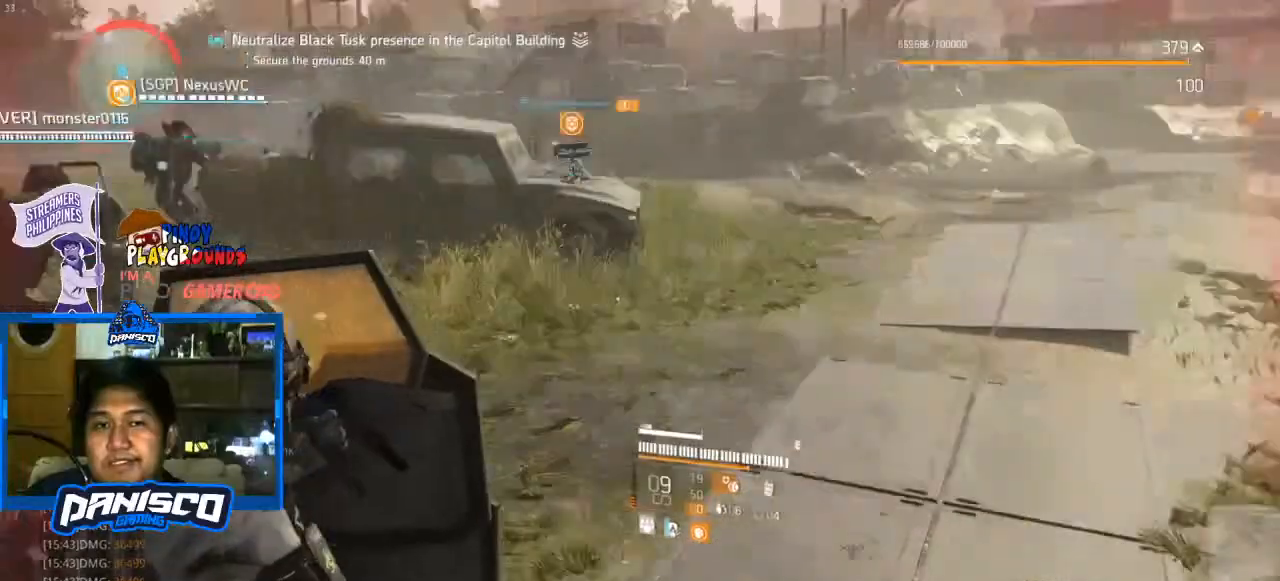
{"keys": ["a", "w"], "mouse": [], "events": [[367, "a", "down"]]}
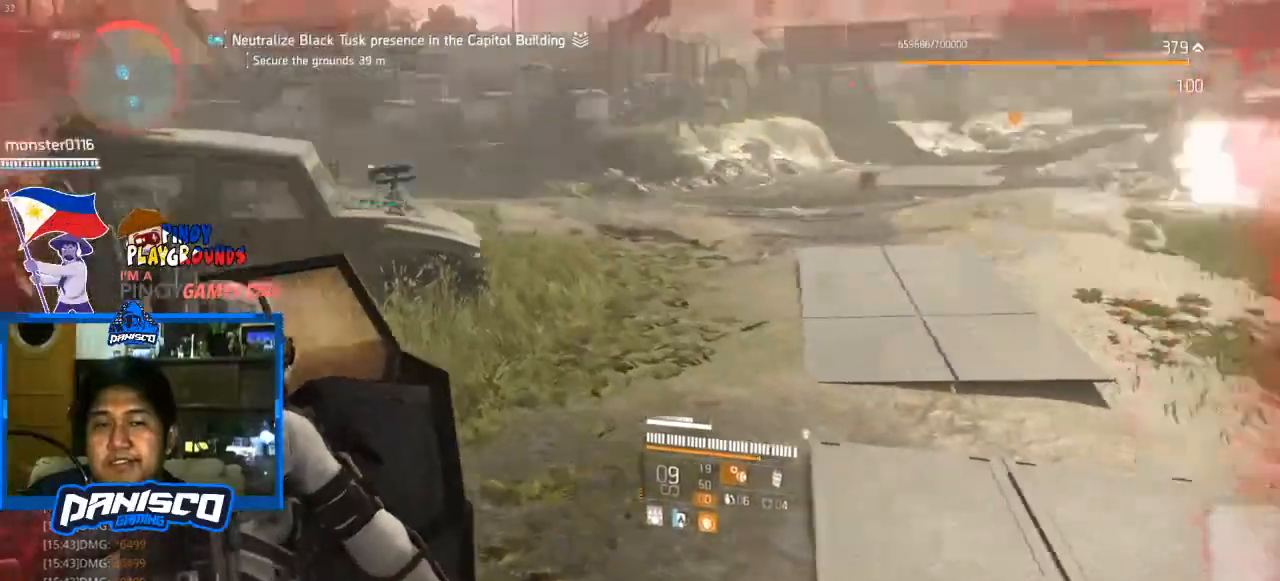
{"keys": ["a", "w"], "mouse": [], "events": [[67, "a", "up"], [367, "a", "down"]]}
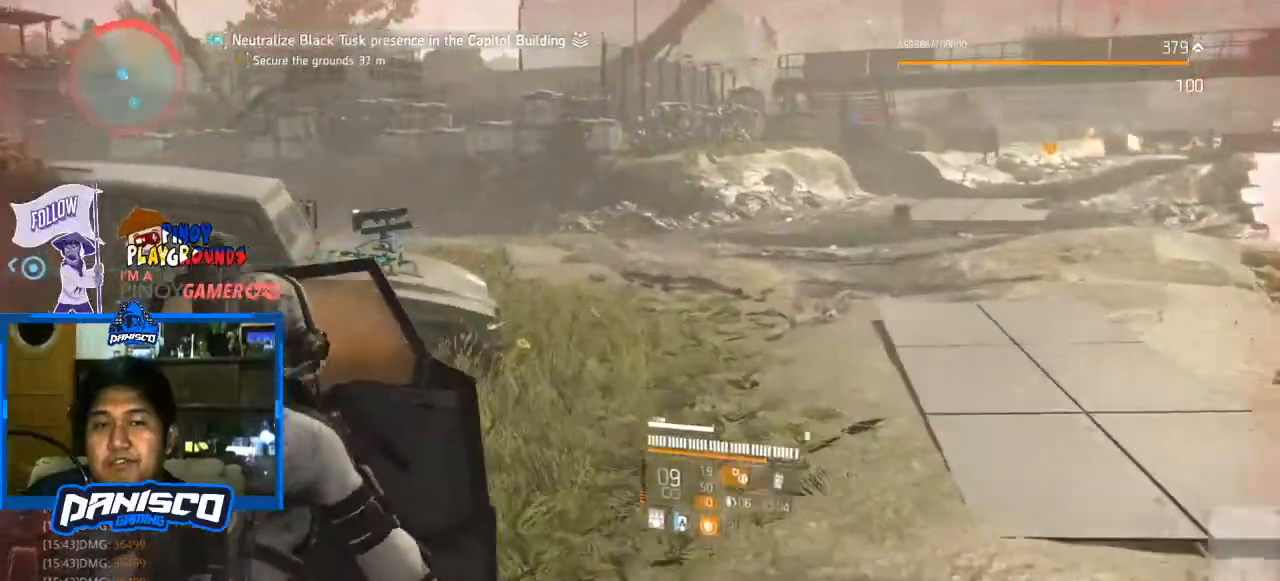
{"keys": ["a", "w"], "mouse": [], "events": []}
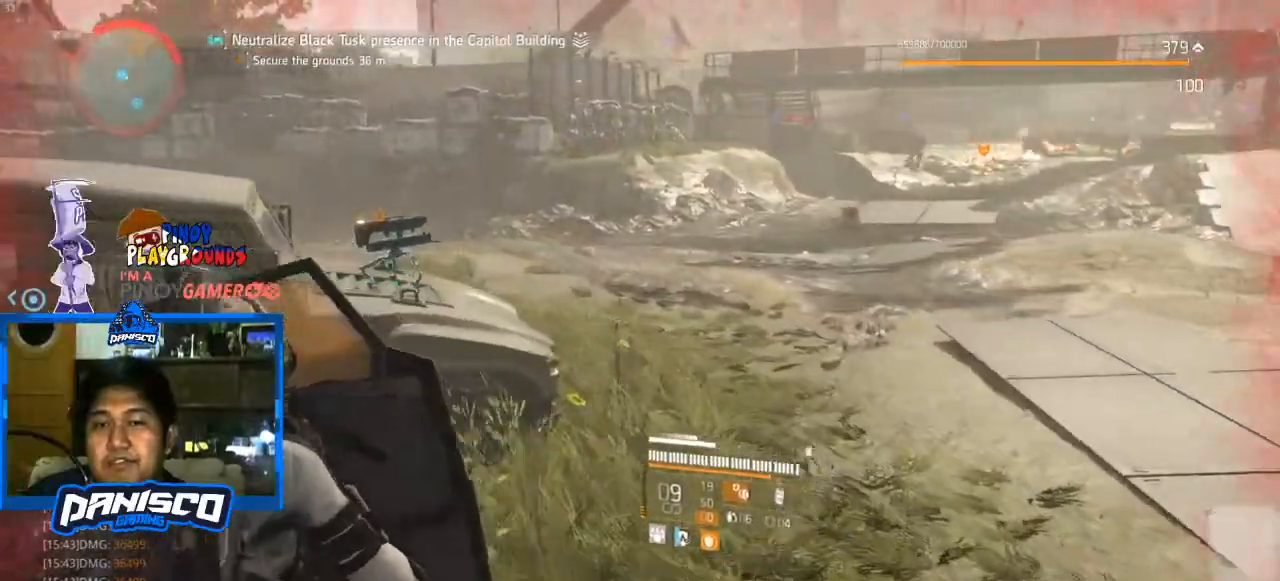
{"keys": ["w"], "mouse": [], "events": [[100, "e", "down"], [200, "e", "up"], [300, "a", "up"], [300, "space", "down"], [433, "space", "up"]]}
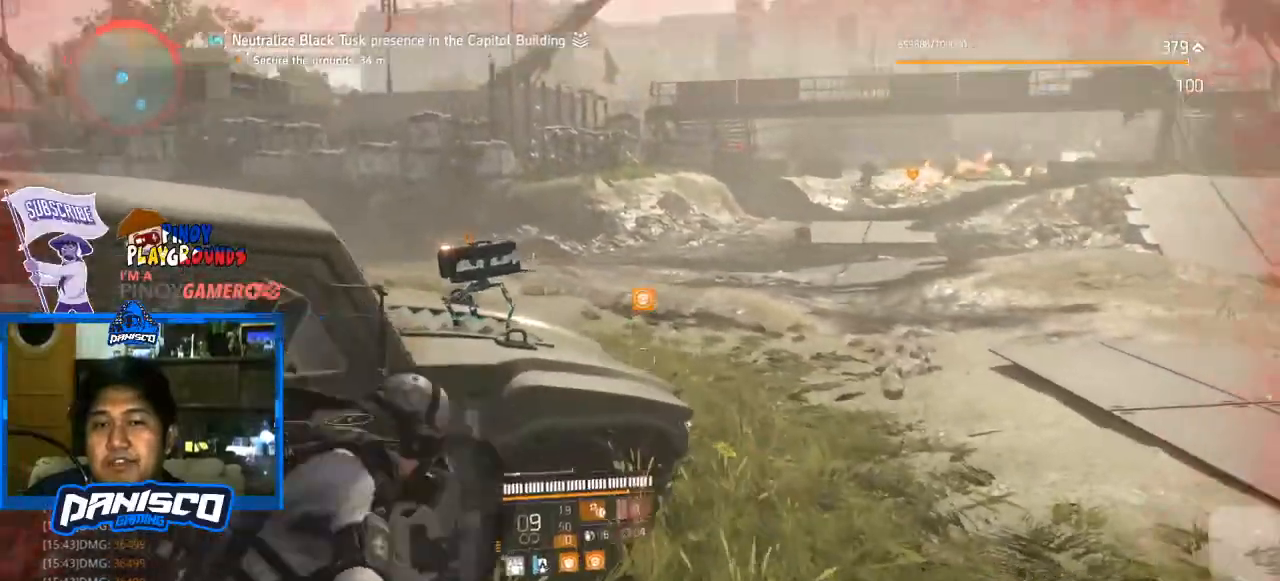
{"keys": [], "mouse": [], "events": [[33, "w", "up"]]}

= = =

HOW TO COMPLETE THIS TASK »
For the material, work out how many lines hold the string "down". Your reply must be the number alone.

OUTPUT BELOW »
3